The rising air acts like a self-generating storm, as moist air condenses in to liquid droplets, giving off heat which further heats the surrounding air to continue its drive upward.
The pressure difference can then draw in air from the base of the cloud, continuing the process. A building thunderstorm can contain updrafts rising at up to 5000 feet per minute, with the cloud going to as high as 55,000 feet in the tropics.
At higher altitudes moisture freezes to become ice, which then falls through the cloud, dragging air behind it in the form of potent downdrafts. This is where rain may begin to fall from the base of the cloud, indicating the storm is at its strongest.

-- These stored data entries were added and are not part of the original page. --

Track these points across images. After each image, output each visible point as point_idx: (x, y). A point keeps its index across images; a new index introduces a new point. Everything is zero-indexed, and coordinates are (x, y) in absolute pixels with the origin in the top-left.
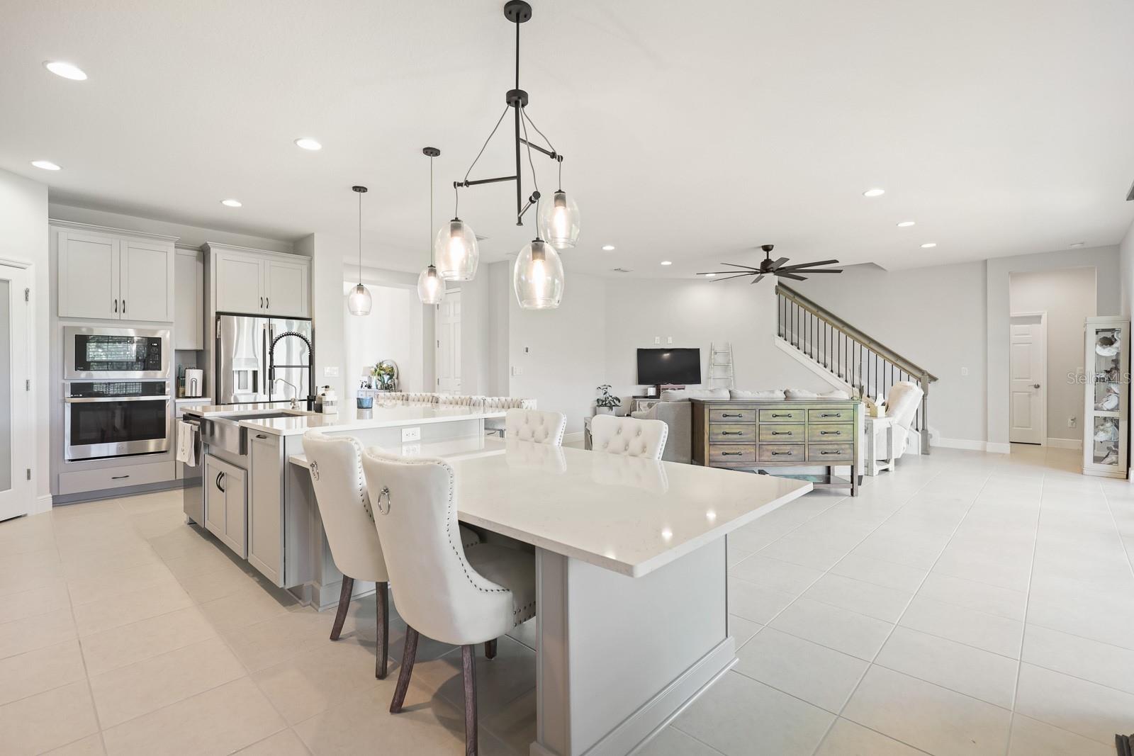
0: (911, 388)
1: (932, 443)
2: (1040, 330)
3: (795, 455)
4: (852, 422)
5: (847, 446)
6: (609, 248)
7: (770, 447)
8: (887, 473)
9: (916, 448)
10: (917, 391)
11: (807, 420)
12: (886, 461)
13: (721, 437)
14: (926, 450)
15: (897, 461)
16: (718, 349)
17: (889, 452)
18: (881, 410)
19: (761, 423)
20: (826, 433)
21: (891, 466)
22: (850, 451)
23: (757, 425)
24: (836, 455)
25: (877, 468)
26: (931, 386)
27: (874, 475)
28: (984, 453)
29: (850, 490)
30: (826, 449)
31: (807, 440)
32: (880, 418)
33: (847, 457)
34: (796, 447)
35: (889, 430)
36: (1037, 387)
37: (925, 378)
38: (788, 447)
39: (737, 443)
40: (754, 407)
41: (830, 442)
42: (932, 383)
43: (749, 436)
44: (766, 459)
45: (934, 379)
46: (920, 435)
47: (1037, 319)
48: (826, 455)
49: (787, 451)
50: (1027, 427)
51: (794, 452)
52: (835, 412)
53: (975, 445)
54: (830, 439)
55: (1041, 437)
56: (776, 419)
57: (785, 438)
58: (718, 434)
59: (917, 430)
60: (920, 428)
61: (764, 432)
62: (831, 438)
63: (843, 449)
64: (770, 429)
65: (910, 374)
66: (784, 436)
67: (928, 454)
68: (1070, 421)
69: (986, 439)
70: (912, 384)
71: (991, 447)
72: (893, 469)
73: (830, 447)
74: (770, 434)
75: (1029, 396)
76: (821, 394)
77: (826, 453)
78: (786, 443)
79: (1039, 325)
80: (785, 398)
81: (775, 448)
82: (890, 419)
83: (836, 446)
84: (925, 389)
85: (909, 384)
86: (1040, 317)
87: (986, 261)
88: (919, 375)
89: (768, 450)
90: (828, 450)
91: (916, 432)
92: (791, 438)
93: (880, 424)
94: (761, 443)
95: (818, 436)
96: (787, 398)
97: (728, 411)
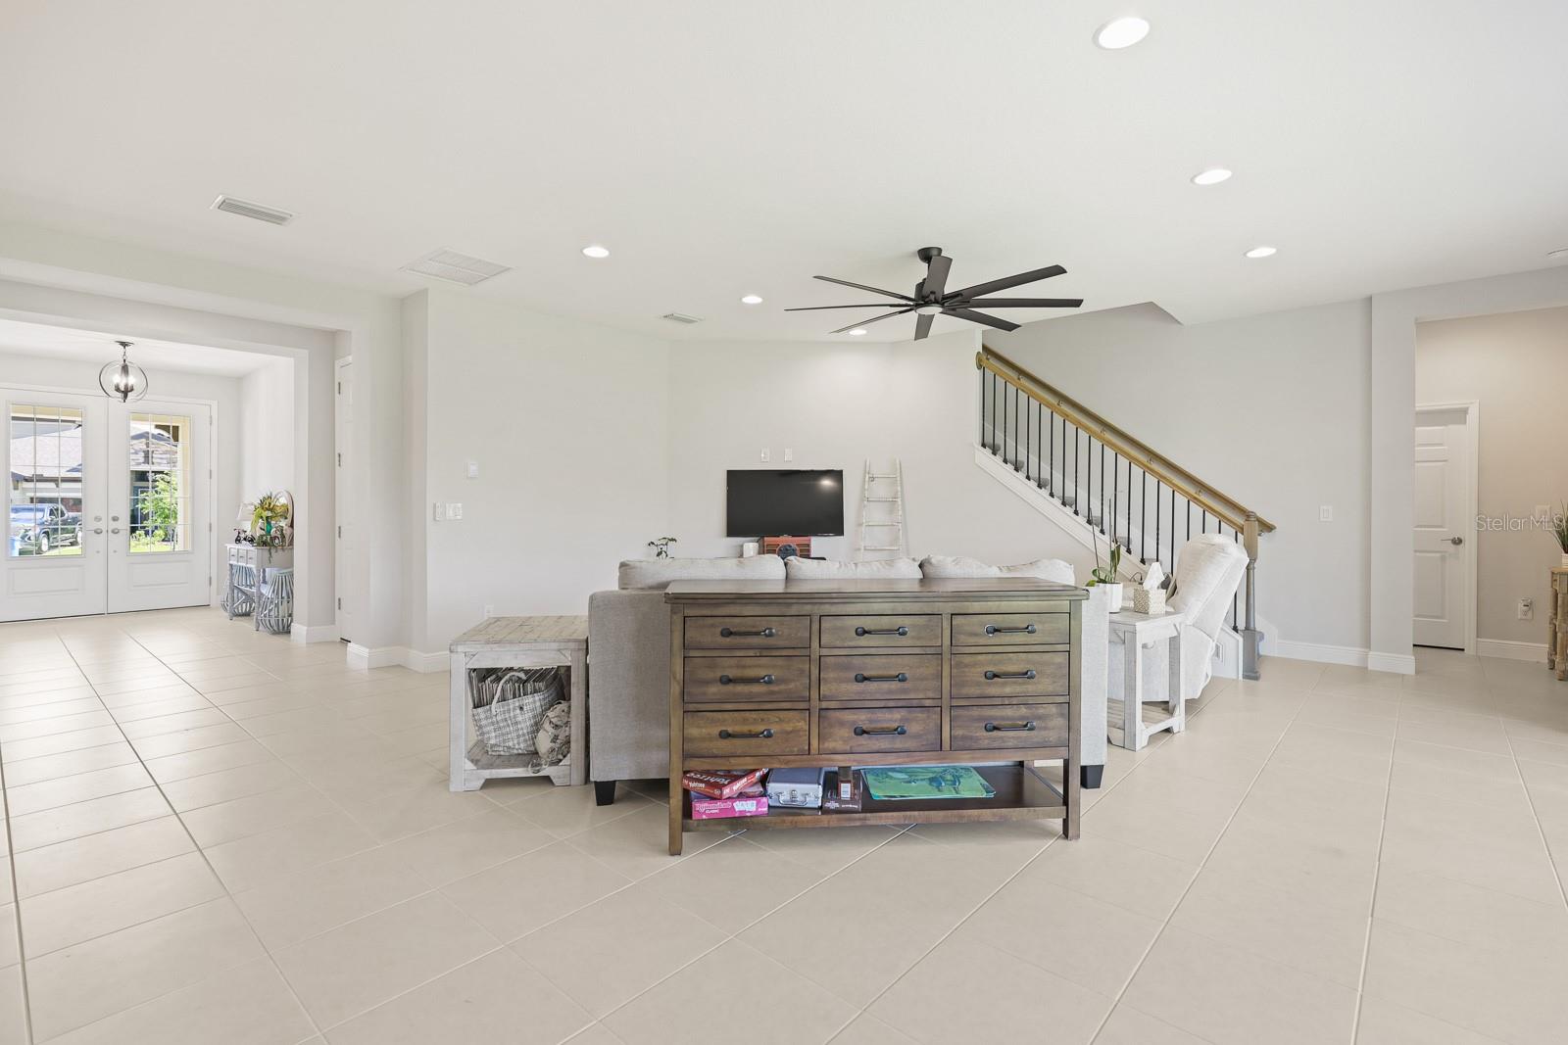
0: (1222, 549)
1: (1264, 649)
2: (1465, 434)
3: (917, 736)
4: (1067, 647)
5: (1053, 709)
6: (596, 252)
7: (849, 716)
8: (1169, 736)
9: (1233, 666)
10: (1237, 555)
11: (947, 641)
12: (1166, 707)
13: (714, 690)
14: (1251, 672)
15: (1191, 704)
16: (875, 472)
17: (1174, 687)
18: (1157, 598)
19: (824, 652)
20: (995, 676)
21: (1177, 721)
22: (1061, 722)
23: (815, 656)
24: (1024, 734)
25: (1143, 732)
26: (1263, 542)
27: (1138, 747)
28: (1362, 673)
29: (1060, 821)
30: (996, 718)
31: (946, 694)
32: (1156, 616)
33: (1052, 736)
34: (920, 715)
35: (1174, 643)
36: (1458, 542)
37: (1251, 526)
38: (897, 715)
39: (763, 707)
40: (807, 609)
41: (1007, 701)
42: (1266, 535)
43: (792, 686)
44: (839, 745)
45: (1268, 528)
46: (1241, 640)
47: (1459, 415)
48: (995, 733)
49: (895, 725)
50: (1437, 617)
51: (913, 728)
52: (1019, 621)
53: (1347, 655)
54: (1008, 690)
55: (1467, 637)
56: (864, 641)
57: (890, 692)
58: (707, 682)
59: (1235, 629)
60: (1241, 625)
61: (832, 675)
62: (1009, 688)
63: (1040, 718)
64: (847, 668)
65: (1222, 518)
66: (885, 685)
67: (1256, 678)
68: (1521, 606)
69: (1367, 643)
70: (1226, 539)
71: (1377, 661)
72: (1183, 728)
73: (1009, 712)
74: (847, 681)
75: (1443, 559)
76: (1009, 569)
77: (995, 728)
78: (891, 704)
79: (1462, 427)
80: (921, 580)
81: (862, 719)
82: (1177, 619)
83: (1023, 711)
84: (1251, 550)
85: (1219, 539)
86: (1465, 411)
87: (1370, 299)
88: (1240, 520)
89: (842, 724)
90: (1003, 718)
91: (1233, 633)
92: (904, 691)
93: (1151, 632)
94: (824, 705)
95: (978, 684)
96: (925, 580)
97: (737, 620)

A fully fledged thunderstorm threatens aircraft in the vicinity with a multitude of dangers, from updrafts capable of overloading its structure, to severe turbulence, wind shear of 50 knots or more, hailstones, severe icing, poor visibility and lightning.
Electrical interference can compromise radio communication, navigation equipment use or damage to systems, while intense visual cues and turbulence can disorientate pilots.
These effects are of sufficient magnitude that aircraft of any size can be damaged, leading to the famous sign reputed to have hung above an operations building door at Davis Monthan air base in the United States in the 1970s, which stated “There is no reason to fly through a thunderstorm in peace time”.
Knowledge is your friend
As with all aspects of flying, knowledge and understanding of aviation weather and cloud formations, their immediate effects and the cues they give for how weather may evolve, can help pilots plan safe, enjoyable flights for themselves and their passengers.
In many cases understanding en route aviation weather provides the satisfying challenge of reaching the destination safely after negotiating weather that had the potential to cause issues. But it can also serve the very important purpose of convincing a pilot that today’s flight is simply best abandoned in the name of safety.